Friday, March 13, 2020
What went wrong?
Before Protestants gloat and giggle, the same is true for them. More books have been published, more Bible studies held, and more people involved in worship than in any age before but instead of the faithful renewed in the faith, the result has been an increase in doubt and downright disdain for the Biblical truth. Sanctuaries are empty and pulpits are filled with empty words. About the only thing for which there is passion among most Protestants is the liberation of the libido from the final restraints left holding back desire. The labors for merger and unity are being undone for the sake of a Biblical morality and sexual ethic foreign to Scripture and to the piety in which these traditions were given birth. Except for the mission fields in Africa and elsewhere, Protestantism is mostly dead on the vine.
Lutherans dare not be smug about this either. We find ourselves in much the same boat. At least in the West. American Lutheranism is a shambles, behind Europe and Scandinavia but not by far. Only in the missions where some courage has been shown are Lutherans concerned about doctrinal integrity. Missouri stands somewhat alone in it all and yet the decline in the LCMS mirrors the decline across the board for Lutherans in North America. That said, the LCMS is the last best hope for Lutheranism. The NALC and LCMC show no signs of growth in numbers nor do they show any prospect of much more than a delay to the rot that has infected the ELCA. Wisconsin is off doing its own thing but nobody really knows if the WELS is really Lutheran or simply Protestant with a little liturgical flourish.
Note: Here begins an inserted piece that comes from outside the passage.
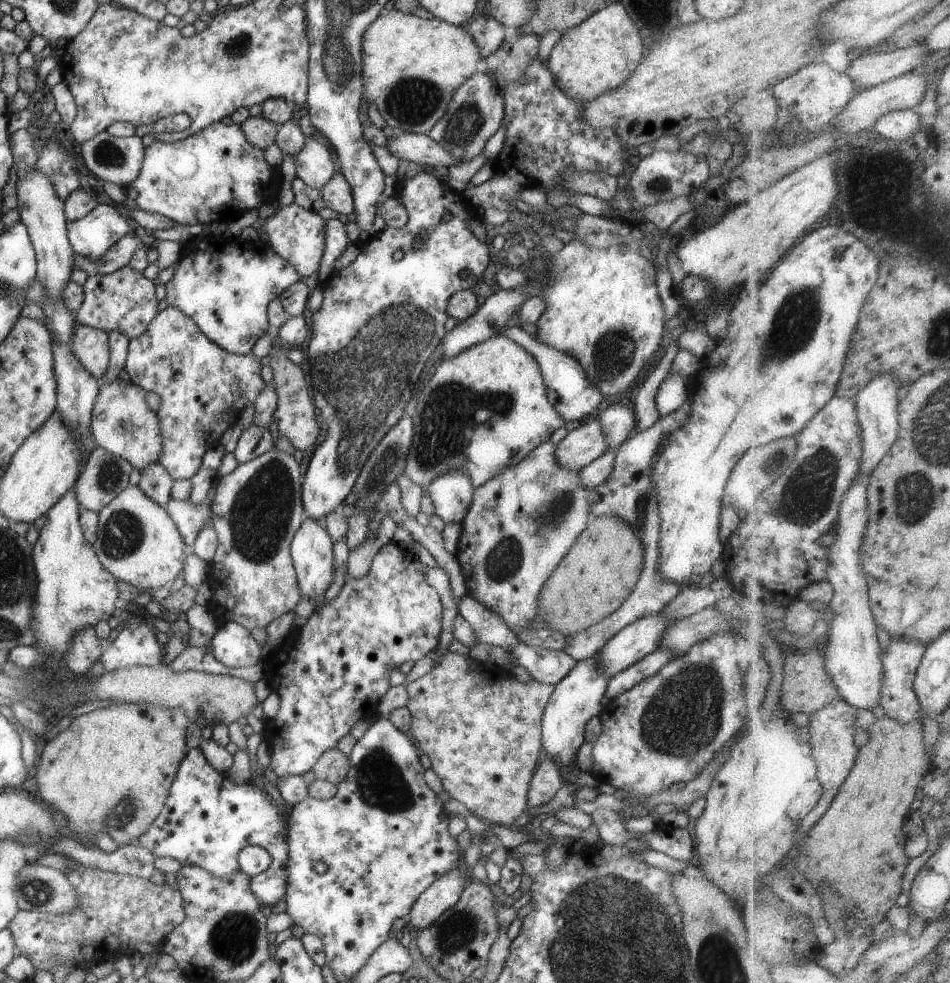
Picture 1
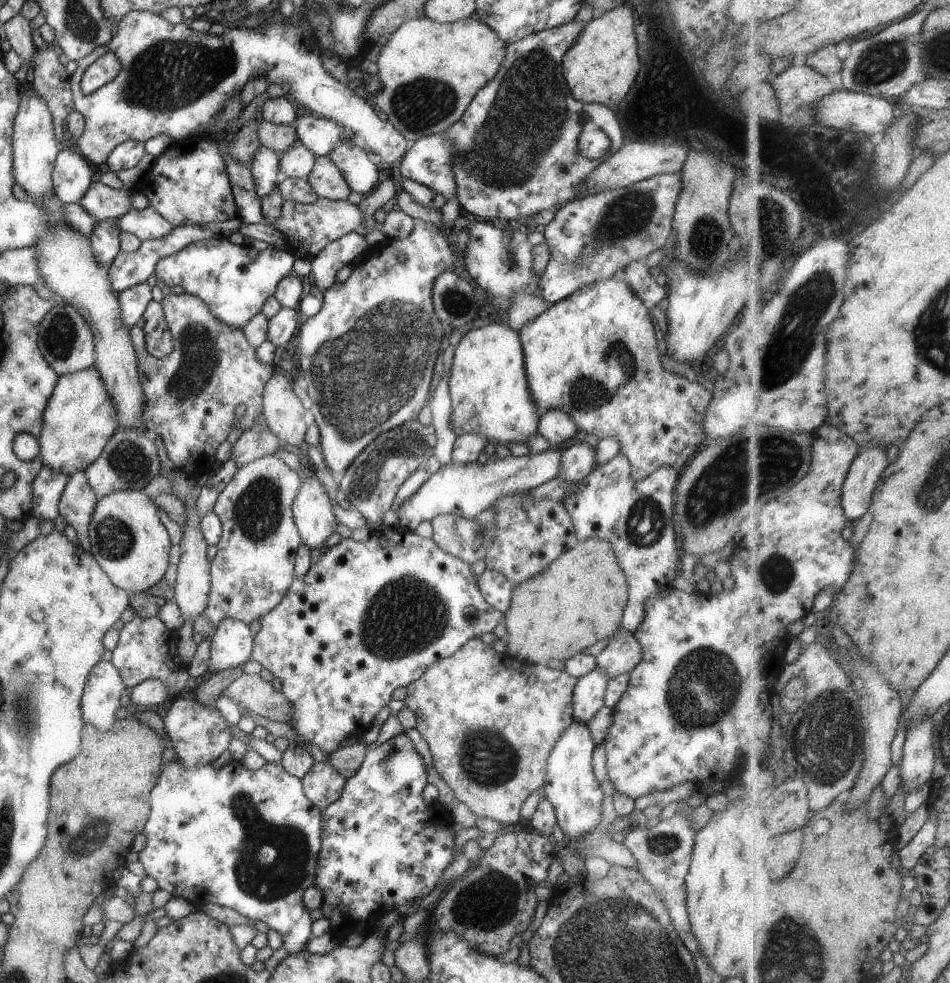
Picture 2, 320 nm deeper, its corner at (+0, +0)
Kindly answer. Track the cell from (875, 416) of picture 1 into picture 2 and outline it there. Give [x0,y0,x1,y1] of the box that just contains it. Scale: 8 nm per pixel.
[842,447,890,524]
It just goes to show you that you may be the best-catechized in history, have access to all the books from ancient sources and the fruits of the most modern scholarship, be more involved in what happens on Sunday morning than any other generation, but without a sense of urgency about actually believing what you have been taught, all of this does not substitute for faith. My greatest fear is that we have squandered so many of the resources afforded us and whittled away the opportunity we were given by presuming that God's wrath is not real, that sin has no consequences, that happiness is a greater goal than holiness, and that faith is neither practical nor imperative. It is not enough for something to be true unless it is true for me -- the Amen of faith prompted by the Holy Spirit. Grace is not license and mercy cannot be presumed. Faith involves not a decision but trust. It is not a commitment to a set of philosophical propositions but to Him who gave His life for you. It is not simply worship attendance but a life of daily repentance lived out in response to this great good news. It is delight in the Law as the accuser who can only be silenced by the Christ but also in the Law that guides the halting steps of the new life born of baptismal water. It is a life formed from this baptismal encounter and lived out with the mysterion of the Savior whose flesh is food and whose blood is drink. It is the refusal to be content with this life no matter how good it gets or to despair of this life no matter how bad it gets because your life is lived out in Christ now, in anticipation of the life to come when all that is hidden shall be revealed and all that is promised fulfilled.
Could we have rescued the Church while forgetting the faith? That is the question that should haunt every Christian tradition contemplating not only reasons for decline but a path out of this destiny toward a different and hopeful future. Churches are not museums of the past or schools for self-improvement. They are the places where Christ dwells, through the means of grace He has appointed, to accomplish His purpose. We meet Him there by faith. His kingdom is in but not of this world, not a fight for territory or majority but for souls, one person at a time.